> Work order:
Would you write the data out once more, exactly as it is?

(Provided information begins)

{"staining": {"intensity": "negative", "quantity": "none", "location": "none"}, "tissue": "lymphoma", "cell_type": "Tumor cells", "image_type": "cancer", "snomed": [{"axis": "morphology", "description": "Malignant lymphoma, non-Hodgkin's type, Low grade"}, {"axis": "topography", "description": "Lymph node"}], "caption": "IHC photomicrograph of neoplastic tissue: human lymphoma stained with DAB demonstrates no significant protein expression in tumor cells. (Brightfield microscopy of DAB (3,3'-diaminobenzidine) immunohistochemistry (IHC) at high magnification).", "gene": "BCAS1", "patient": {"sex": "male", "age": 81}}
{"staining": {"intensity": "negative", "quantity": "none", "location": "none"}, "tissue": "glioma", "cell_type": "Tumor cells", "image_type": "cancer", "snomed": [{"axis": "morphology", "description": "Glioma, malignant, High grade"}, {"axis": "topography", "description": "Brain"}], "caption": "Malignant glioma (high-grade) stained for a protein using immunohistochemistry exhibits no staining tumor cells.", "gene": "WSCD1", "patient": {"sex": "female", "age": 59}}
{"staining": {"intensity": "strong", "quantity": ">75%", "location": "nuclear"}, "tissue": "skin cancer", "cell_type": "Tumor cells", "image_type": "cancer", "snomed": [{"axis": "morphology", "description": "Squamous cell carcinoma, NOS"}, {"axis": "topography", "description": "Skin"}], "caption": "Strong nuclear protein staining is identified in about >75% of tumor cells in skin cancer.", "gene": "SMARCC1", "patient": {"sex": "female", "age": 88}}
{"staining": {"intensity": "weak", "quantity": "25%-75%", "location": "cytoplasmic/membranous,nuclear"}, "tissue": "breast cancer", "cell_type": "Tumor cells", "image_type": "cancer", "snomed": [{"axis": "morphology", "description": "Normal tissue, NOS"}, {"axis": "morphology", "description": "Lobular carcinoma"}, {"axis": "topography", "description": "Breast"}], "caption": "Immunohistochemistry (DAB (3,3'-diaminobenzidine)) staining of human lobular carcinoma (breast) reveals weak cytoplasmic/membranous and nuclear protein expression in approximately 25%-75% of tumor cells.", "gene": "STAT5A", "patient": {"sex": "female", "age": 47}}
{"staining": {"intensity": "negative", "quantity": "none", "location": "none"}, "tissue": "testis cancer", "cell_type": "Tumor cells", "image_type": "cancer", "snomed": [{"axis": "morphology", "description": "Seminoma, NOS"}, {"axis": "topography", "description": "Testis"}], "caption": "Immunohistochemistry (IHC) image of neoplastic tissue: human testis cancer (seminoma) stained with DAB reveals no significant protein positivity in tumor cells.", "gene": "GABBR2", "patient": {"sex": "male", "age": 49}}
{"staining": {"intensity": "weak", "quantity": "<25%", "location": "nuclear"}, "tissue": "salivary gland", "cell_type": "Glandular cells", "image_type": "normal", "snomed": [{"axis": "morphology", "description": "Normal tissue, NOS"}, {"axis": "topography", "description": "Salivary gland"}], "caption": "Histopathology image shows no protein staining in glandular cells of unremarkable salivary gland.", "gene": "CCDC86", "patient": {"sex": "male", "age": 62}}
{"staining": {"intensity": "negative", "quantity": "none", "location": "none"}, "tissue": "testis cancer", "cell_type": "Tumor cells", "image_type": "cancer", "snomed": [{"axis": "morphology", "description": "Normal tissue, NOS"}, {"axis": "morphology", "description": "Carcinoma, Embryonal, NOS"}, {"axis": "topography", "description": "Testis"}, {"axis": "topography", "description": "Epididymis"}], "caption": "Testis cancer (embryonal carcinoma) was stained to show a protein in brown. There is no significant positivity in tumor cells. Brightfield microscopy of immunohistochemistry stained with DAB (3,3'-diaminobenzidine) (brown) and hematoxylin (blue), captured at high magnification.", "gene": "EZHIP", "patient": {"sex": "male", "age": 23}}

(Provided information ends)

> Response below:
{"staining": {"intensity": "negative", "quantity": "none", "location": "none"}, "tissue": "lymphoma", "cell_type": "Tumor cells", "image_type": "cancer", "snomed": [{"axis": "morphology", "description": "Malignant lymphoma, non-Hodgkin's type, Low grade"}, {"axis": "topography", "description": "Lymph node"}], "caption": "IHC photomicrograph of neoplastic tissue: human lymphoma stained with DAB demonstrates no significant protein expression in tumor cells. (Brightfield microscopy of DAB (3,3'-diaminobenzidine) immunohistochemistry (IHC) at high magnification).", "gene": "BCAS1", "patient": {"sex": "male", "age": 81}}
{"staining": {"intensity": "negative", "quantity": "none", "location": "none"}, "tissue": "glioma", "cell_type": "Tumor cells", "image_type": "cancer", "snomed": [{"axis": "morphology", "description": "Glioma, malignant, High grade"}, {"axis": "topography", "description": "Brain"}], "caption": "Malignant glioma (high-grade) stained for a protein using immunohistochemistry exhibits no staining tumor cells.", "gene": "WSCD1", "patient": {"sex": "female", "age": 59}}
{"staining": {"intensity": "strong", "quantity": ">75%", "location": "nuclear"}, "tissue": "skin cancer", "cell_type": "Tumor cells", "image_type": "cancer", "snomed": [{"axis": "morphology", "description": "Squamous cell carcinoma, NOS"}, {"axis": "topography", "description": "Skin"}], "caption": "Strong nuclear protein staining is identified in about >75% of tumor cells in skin cancer.", "gene": "SMARCC1", "patient": {"sex": "female", "age": 88}}
{"staining": {"intensity": "weak", "quantity": "25%-75%", "location": "cytoplasmic/membranous,nuclear"}, "tissue": "breast cancer", "cell_type": "Tumor cells", "image_type": "cancer", "snomed": [{"axis": "morphology", "description": "Normal tissue, NOS"}, {"axis": "morphology", "description": "Lobular carcinoma"}, {"axis": "topography", "description": "Breast"}], "caption": "Immunohistochemistry (DAB (3,3'-diaminobenzidine)) staining of human lobular carcinoma (breast) reveals weak cytoplasmic/membranous and nuclear protein expression in approximately 25%-75% of tumor cells.", "gene": "STAT5A", "patient": {"sex": "female", "age": 47}}
{"staining": {"intensity": "negative", "quantity": "none", "location": "none"}, "tissue": "testis cancer", "cell_type": "Tumor cells", "image_type": "cancer", "snomed": [{"axis": "morphology", "description": "Seminoma, NOS"}, {"axis": "topography", "description": "Testis"}], "caption": "Immunohistochemistry (IHC) image of neoplastic tissue: human testis cancer (seminoma) stained with DAB reveals no significant protein positivity in tumor cells.", "gene": "GABBR2", "patient": {"sex": "male", "age": 49}}
{"staining": {"intensity": "weak", "quantity": "<25%", "location": "nuclear"}, "tissue": "salivary gland", "cell_type": "Glandular cells", "image_type": "normal", "snomed": [{"axis": "morphology", "description": "Normal tissue, NOS"}, {"axis": "topography", "description": "Salivary gland"}], "caption": "Histopathology image shows no protein staining in glandular cells of unremarkable salivary gland.", "gene": "CCDC86", "patient": {"sex": "male", "age": 62}}
{"staining": {"intensity": "negative", "quantity": "none", "location": "none"}, "tissue": "testis cancer", "cell_type": "Tumor cells", "image_type": "cancer", "snomed": [{"axis": "morphology", "description": "Normal tissue, NOS"}, {"axis": "morphology", "description": "Carcinoma, Embryonal, NOS"}, {"axis": "topography", "description": "Testis"}, {"axis": "topography", "description": "Epididymis"}], "caption": "Testis cancer (embryonal carcinoma) was stained to show a protein in brown. There is no significant positivity in tumor cells. Brightfield microscopy of immunohistochemistry stained with DAB (3,3'-diaminobenzidine) (brown) and hematoxylin (blue), captured at high magnification.", "gene": "EZHIP", "patient": {"sex": "male", "age": 23}}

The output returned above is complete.